Metal poles jutting up from the ground have caught shoes, shirts, detergent bottles, children’s toys. Last year, 6,000 tires were pulled out. From here, we can see across the border fence, past the criss-crossing trails that line the chaparral-covered mountains. Cars are whizzing south through Tijuana. We’ll soon join the rush of traffic.
“You need to see the conditions there,” Romo says.
On the Mexican Side
Smoke from burning plants hangs in the air. People are standing at bus stops, waiting. We’re jostling across a paved road on the Mexican side of the border, heading to Tijuana’s canyons, to the colonias.
We pass uniformed schoolgirls, whose polished black shoes are turning brown with mud. Two toddlers, latched on to their mother’s hands, stomp mud from their shoes as they trade side roads for sidewalks.
We leave the clogged streets behind and bounce down into Los Laureles Canyon, which feeds the giant sediment basin we’d seen an hour earlier.
Men driving backhoes are patching the roads when we enter a neighborhood called San Bernardo. Homes here are built from discarded garage doors and plywood. Romo estimates some 400 families live in them, one of the canyon’s few legal settlements.
They came in 2004 from the Alamar River, east of here, driven out by the risks of flooding. Romo says many earn $70 each week at nearby South Korean maquiladoras and pay $200 monthly for their mortgages.
“Three years ago this was a ranch,” Romo says. “It was pristine. It was beautiful. [Now] it’s completely gone. Nothing left.”
We hop out of the van, and survey the land. This is where Romo’s work with the estuary’s Coastal Training Program is put into practice. He says his role is that of facilitator, helping people on both sides of the border solve cross-border problems. San Bernardo residents don’t know they’re polluting, he says, though he and others are helping educate them. Residents are slowly learning – and getting worried.
“They’re just concerned that their families are being exposed to wastewater, to lots of pollutants,” he says. “Their understanding of environmental issues is greater. But it’s a difficult task to educate a whole canyon.”
Romo kicks at the soft silt on the ground. This is what’s slowly killing the estuary, he says. It’s evidenced a few hundred feet away, where a home is perched atop a concrete slab. The earth beneath it is giving way. Soon, a heavy rainfall will claim another home.
The road deteriorates the further we go.

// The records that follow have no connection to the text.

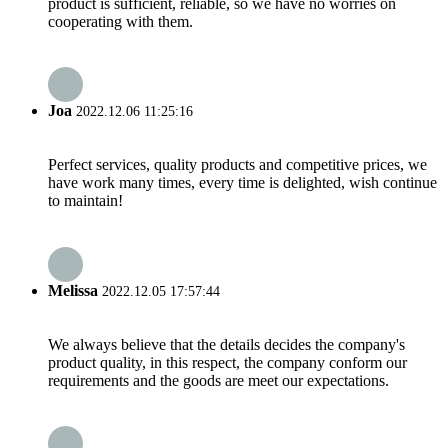
product is sufficient, reliable, so we have no worries on
cooperating with them.
Joa
2022.12.06 11:25:16
Perfect services, quality products and competitive prices, we
have work many times, every time is delighted, wish continue
to maintain!
Melissa
2022.12.05 17:57:44
We always believe that the details decides the company's
product quality, in this respect, the company conform our
requirements and the goods are meet our expectations.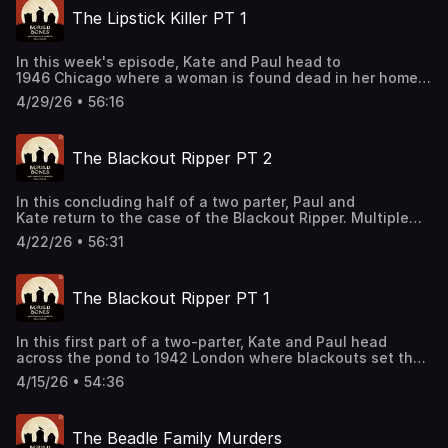
department’s findings. Join our Patreon:
The Lipstick Killer PT 1
patreon.com/kateandpaul Support this podcast by
shopping our latest sponsor deals and promotions at this
link: https://bit.ly/4buCoMc See omnystudio.com/listener
In this week's episode, Kate and Paul head to
for privacy information.
1946 Chicago where a woman is found dead in her home
along with a note from the killer. After a child goes
4/29/26 • 56:16
missing on the same road, investigators try to connect the
two cases in this first episode of a two-parter. Join our
Patreon: patreon.com/kateandpaul Support this podcast
The Blackout Ripper PT 2
by shopping our latest sponsor deals and promotions at
this link: https://bit.ly/4buCoMc See
omnystudio.com/listener for privacy information.
In this concluding half of a two parter, Paul and
Kate return to the case of the Blackout Ripper. Multiple
victims and a series of repeated objects left at the crime
4/22/26 • 56:31
scenes help spark an investigation for the horrific
offender. Support this podcast by shopping our latest
sponsor deals and promotions at this
The Blackout Ripper PT 1
link: https://bit.ly/4buCoMc See omnystudio.com/listener
for privacy information.
In this first part of a two-parter, Kate and Paul head
across the pond to 1942 London where blackouts set the
stage for a series of grisly murders. Support this podcast
4/15/26 • 54:36
by shopping our latest sponsor deals and promotions at
this link: https://bit.ly/4buCoMc See
omnystudio.com/listener for privacy information.
The Beadle Family Murders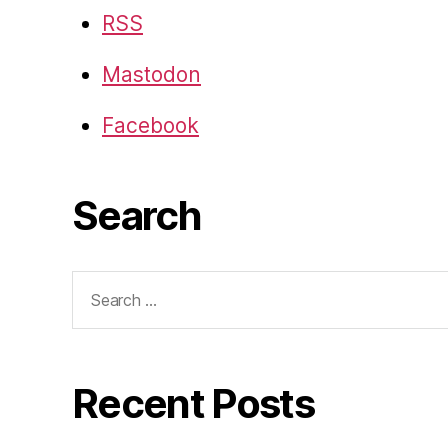
RSS
Mastodon
Facebook
Search
Search
for:
Recent Posts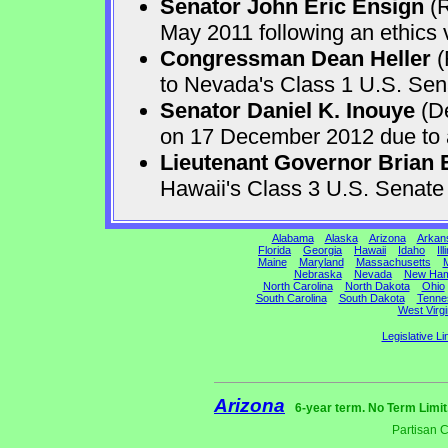
Senator John Eric Ensign
(R
May 2011 following an ethics v
Congressman Dean Heller
(
to Nevada's Class 1 U.S. Sen
Senator Daniel K. Inouye
(De
on 17 December 2012 due to a 
Lieutenant Governor Brian 
Hawaii's Class 3 U.S. Senat
Alabama
Alaska
Arizona
Arkan
Florida
Georgia
Hawaii
Idaho
Ill
Maine
Maryland
Massachusetts
M
Nebraska
Nevada
New Ham
North Carolina
North Dakota
Ohio
South Carolina
South Dakota
Tenne
West Virgi
Legislative Li
Arizona
6-year term. No Term Limit
Partisan 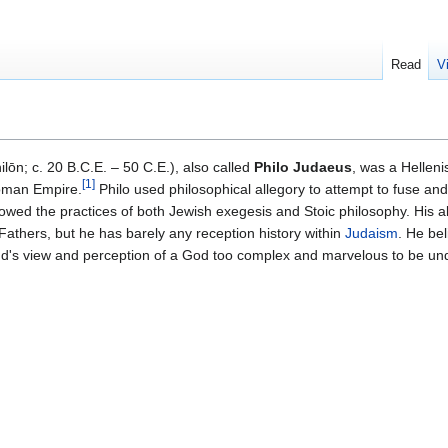
Read
V
lōn; c. 20 B.C.E. – 50 C.E.), also called
Philo Judaeus
, was a Helleni
[
1
]
Roman Empire.
Philo used philosophical allegory to attempt to fuse a
lowed the practices of both Jewish exegesis and Stoic philosophy. His a
Fathers, but he has barely any reception history within
Judaism
. He bel
nd's view and perception of a God too complex and marvelous to be und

The rain cut gullies a foot deep. A half-dozen people – men, women, and children – are working in the street, filling the fresh gaps with tires, rocks, mud, anything. Their brows are wet with sweat.
“This is interesting,” Romo says, pointing to the horizon. “From here, you can see downtown San Diego, the Marriott.”
The connection between the colonias and the high rises in the distance, he says, is obvious.
Editor’s Note: The original version of this story wrongly stated that the Tijuana workers discussed were typically earning $70 a month. They earn $70 a week.